Sfogliando il libretto illustrato da Dario D'Alessandro ci si rende perfettamente conto della mole di lavoro e della quantità di gente coinvolta in questo progetto. Le collaborazioni e i ringraziamenti occupano tre pagine; ma tutto, in questo, disco è in larga scala: 2 cd, 148 minuti di musica, 44 canzoni; il libretto è di quelli che non ti fanno mai chiudere la custodia come vorresti. Se vuoi ascoltarlo tutto d'un fiato devi prenderti la serata libera, come per guardare un film, e mentre lo ascolti non puoi fare altro: ti sommerge, ti investe con centinaia di parole, suoni, rumori, cori, sovraincisioni, sorprese. Eppure di fronte alla mole enorme di materiale, i Maisie riescono nell'impresa di tenere coeso il tutto, di non perdere il filo del discorso e di non abbassare mai la guardia. I quattro anni di lavoro serratissimo, che hanno paralizzato quasi completamente l'attività della Snowdonia (l'etichetta di Cinzia La Fauci e Alberto Scotti, membri fondatori dei Maisie), hanno anche donato all'intero lavoro un respiro grandissimo, solido e maturo. Un disco articolato e importante.
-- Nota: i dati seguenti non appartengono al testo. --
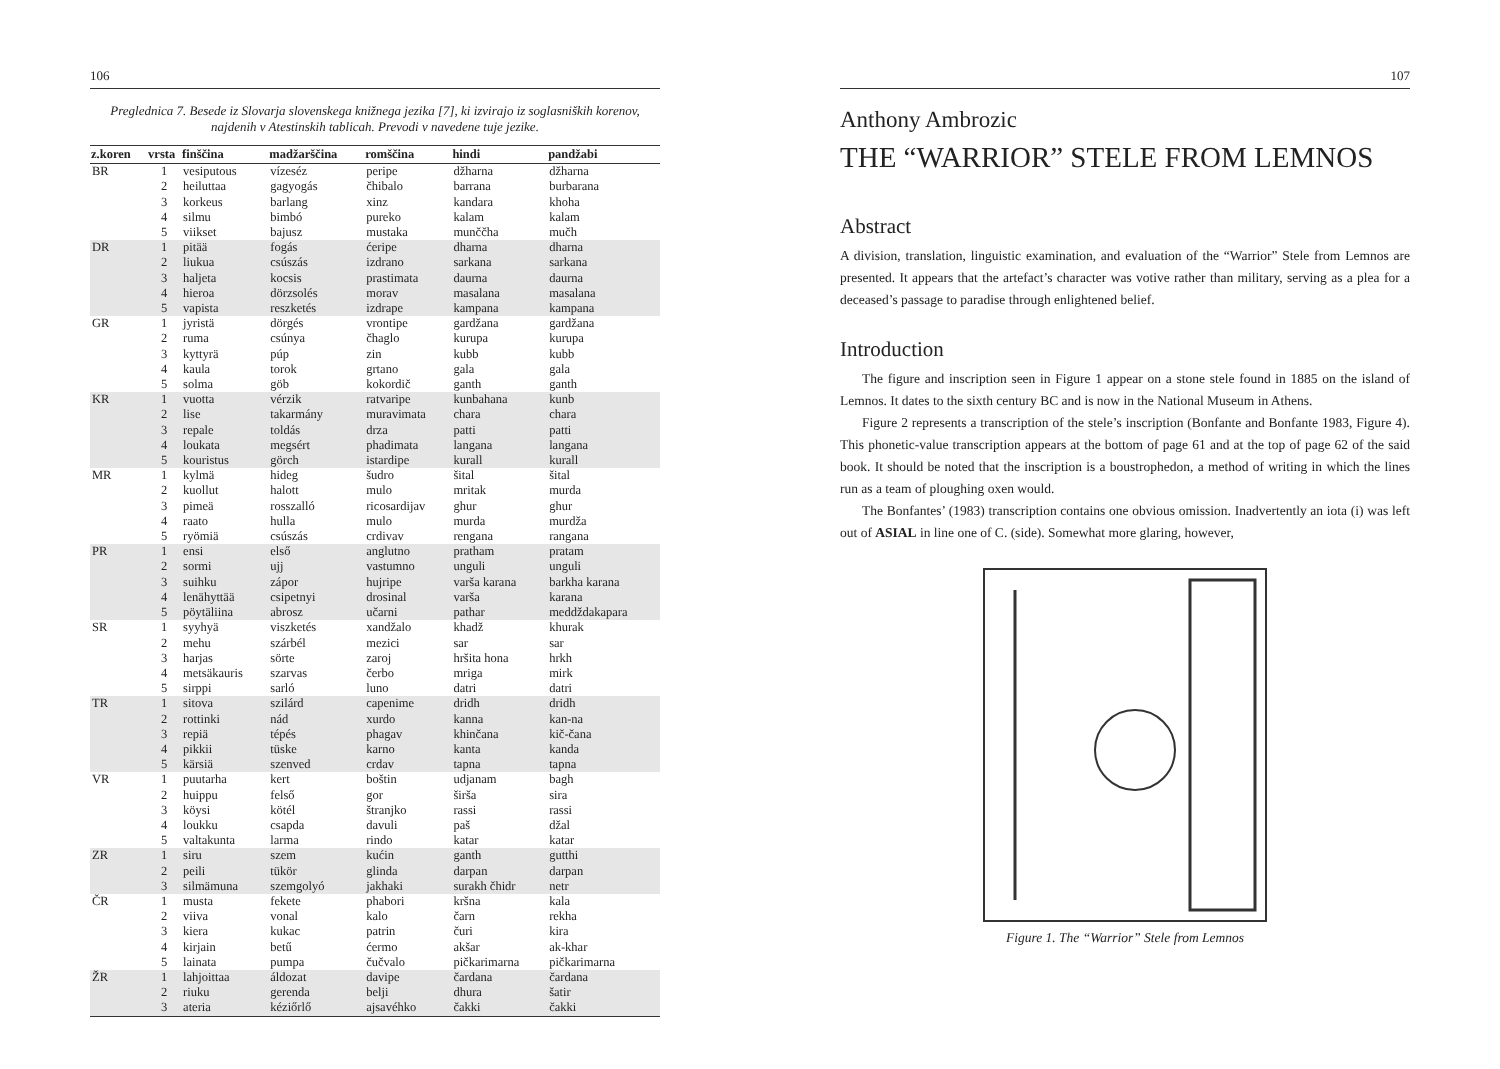106
Preglednica 7. Besede iz Slovarja slovenskega knižnega jezika [7], ki izvirajo iz soglasniških korenov, najdenih v Atestinskih tablicah. Prevodi v navedene tuje jezike.
| z.koren | vrsta | finščina | madžarščina | romščina | hindi | pandžabi |
| --- | --- | --- | --- | --- | --- | --- |
| BR | 1 | vesiputous | vízeséz | peripe | džharna | džharna |
| | 2 | heiluttaa | gagyogás | čhibalo | barrana | burbarana |
| | 3 | korkeus | barlang | xinz | kandara | khoha |
| | 4 | silmu | bimbó | pureko | kalam | kalam |
| | 5 | viikset | bajusz | mustaka | munččha | mučh |
| DR | 1 | pitää | fogás | ćeripe | dharna | dharna |
| | 2 | liukua | csúszás | izdrano | sarkana | sarkana |
| | 3 | haljeta | kocsis | prastimata | daurna | daurna |
| | 4 | hieroa | dörzsolés | morav | masalana | masalana |
| | 5 | vapista | reszketés | izdrape | kampana | kampana |
| GR | 1 | jyristä | dörgés | vrontipe | gardžana | gardžana |
| | 2 | ruma | csúnya | čhaglo | kurupa | kurupa |
| | 3 | kyttyrä | púp | zin | kubb | kubb |
| | 4 | kaula | torok | grtano | gala | gala |
| | 5 | solma | göb | kokordič | ganth | ganth |
| KR | 1 | vuotta | vérzik | ratvaripe | kunbahana | kunb |
| | 2 | lise | takarmány | muravimata | chara | chara |
| | 3 | repale | toldás | drza | patti | patti |
| | 4 | loukata | megsért | phadimata | langana | langana |
| | 5 | kouristus | görch | istardipe | kurall | kurall |
| MR | 1 | kylmä | hideg | šudro | šital | šital |
| | 2 | kuollut | halott | mulo | mritak | murda |
| | 3 | pimeä | rosszalló | ricosardijav | ghur | ghur |
| | 4 | raato | hulla | mulo | murda | murdža |
| | 5 | ryömiä | csúszás | crdivav | rengana | rangana |
| PR | 1 | ensi | első | anglutno | pratham | pratam |
| | 2 | sormi | ujj | vastumno | unguli | unguli |
| | 3 | suihku | zápor | hujripe | varša karana | barkha karana |
| | 4 | lenähyttää | csipetnyi | drosinal | varša | karana |
| | 5 | pöytäliina | abrosz | učarni | pathar | meddždakapara |
| SR | 1 | syyhyä | viszketés | xandžalo | khadž | khurak |
| | 2 | mehu | szárbél | mezici | sar | sar |
| | 3 | harjas | sörte | zaroj | hršita hona | hrkh |
| | 4 | metsäkauris | szarvas | čerbo | mriga | mirk |
| | 5 | sirppi | sarló | luno | datri | datri |
| TR | 1 | sitova | szilárd | capenime | dridh | dridh |
| | 2 | rottinki | nád | xurdo | kanna | kan-na |
| | 3 | repiä | tépés | phagav | khinčana | kič-čana |
| | 4 | pikkii | tüske | karno | kanta | kanda |
| | 5 | kärsiä | szenved | crdav | tapna | tapna |
| VR | 1 | puutarha | kert | boštin | udjanam | bagh |
| | 2 | huippu | felső | gor | širša | sira |
| | 3 | köysi | kötél | štranjko | rassi | rassi |
| | 4 | loukku | csapda | davuli | paš | džal |
| | 5 | valtakunta | larma | rindo | katar | katar |
| ZR | 1 | siru | szem | kućin | ganth | gutthi |
| | 2 | peili | tükör | glinda | darpan | darpan |
| | 3 | silmämuna | szemgolyó | jakhaki | surakh čhidr | netr |
| ČR | 1 | musta | fekete | phabori | kršna | kala |
| | 2 | viiva | vonal | kalo | čarn | rekha |
| | 3 | kiera | kukac | patrin | čuri | kira |
| | 4 | kirjain | betű | ćermo | akšar | ak-khar |
| | 5 | lainata | pumpa | čučvalo | pičkarimarna | pičkarimarna |
| ŽR | 1 | lahjoittaa | áldozat | davipe | čardana | čardana |
| | 2 | riuku | gerenda | belji | dhura | šatir |
| | 3 | ateria | kéziőrlő | ajsavéhko | čakki | čakki |
107
Anthony Ambrozic
THE “WARRIOR” STELE FROM LEMNOS
Abstract
A division, translation, linguistic examination, and evaluation of the “Warrior” Stele from Lemnos are presented. It appears that the artefact’s character was votive rather than military, serving as a plea for a deceased’s passage to paradise through enlightened belief.
Introduction
The figure and inscription seen in Figure 1 appear on a stone stele found in 1885 on the island of Lemnos. It dates to the sixth century BC and is now in the National Museum in Athens.
Figure 2 represents a transcription of the stele’s inscription (Bonfante and Bonfante 1983, Figure 4). This phonetic-value transcription appears at the bottom of page 61 and at the top of page 62 of the said book. It should be noted that the inscription is a boustrophedon, a method of writing in which the lines run as a team of ploughing oxen would.
The Bonfantes’ (1983) transcription contains one obvious omission. Inadvertently an iota (i) was left out of ASIAL in line one of C. (side). Somewhat more glaring, however,
Figure 1. The “Warrior” Stele from Lemnos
E allora torniamo all'inizio: i Maisie ce l'hanno fatta? La mia risposta, per quel che vale, è sì. In definitiva Balera Metropolitana è un disco pop da ascoltare in prospettiva storica: di sicuro un punto di arrivo per i Maisie, e molto probabilmente un approdo generazionale per la musica indipendente italiana.
Adesso andate nel sito della Snowdonia: in alto a sinistra, sopra le faccine, cliccate “600” o “800” (fa lo stesso). E imparate memoria.